> [REQUIREMENT] Below are some records. Copy every line in them that holds "тези".

EXERCISE INPUT START

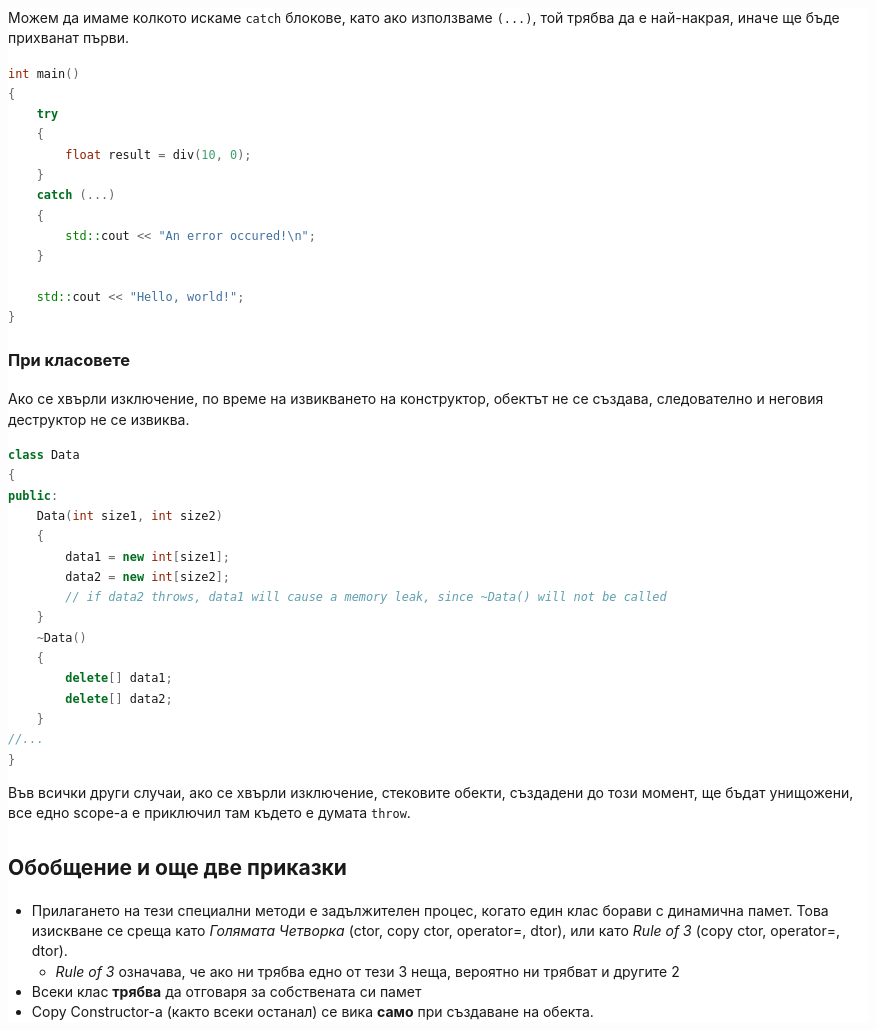 Можем да имаме колкото искаме `catch` блокове, като ако използваме `(...)`, той трябва да е най-накрая, иначе ще бъде прихванат първи.

```cpp
int main()
{
    try
    {
        float result = div(10, 0);
    }
    catch (...)
    {
        std::cout << "An error occured!\n";
    }

    std::cout << "Hello, world!";
}
```

### При класовете
Ако се хвърли изключение, по време на извикването на конструктор, обектът не се създава, следователно и неговия деструктор не се извиква.

```cpp
class Data
{
public:
    Data(int size1, int size2)
    {
        data1 = new int[size1];
        data2 = new int[size2]; 
        // if data2 throws, data1 will cause a memory leak, since ~Data() will not be called
    }
    ~Data()
    {
        delete[] data1;
        delete[] data2;
    }
//...
}
```

Във всички други случаи, ако се хвърли изключение, стековите обекти, създадени до този момент, ще бъдат унищожени, все едно scope-а е приключил там където е думата `throw`.

## Обобщение и още две приказки
- Прилагането на тези специални методи е задължителен процес, когато един клас борави с динамична памет. Това изискване се среща като *Голямата Четворка* (ctor, copy ctor, operator=, dtor), или като *Rule of 3* (copy ctor, operator=, dtor). 
    - *Rule of 3* означава, че ако ни трябва едно от тези 3 неща, вероятно ни трябват и другите 2
- Всеки клас **трябва** да отговаря за собствената си памет
- Copy Constructor-a (както всеки останал) се вика **само** при създаване на обекта.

EXERCISE INPUT END

> [RESPONSE BELOW]
- Прилагането на тези специални методи е задължителен процес, когато един клас борави с динамична памет. Това изискване се среща като *Голямата Четворка* (ctor, copy ctor, operator=, dtor), или като *Rule of 3* (copy ctor, operator=, dtor). 
    - *Rule of 3* означава, че ако ни трябва едно от тези 3 неща, вероятно ни трябват и другите 2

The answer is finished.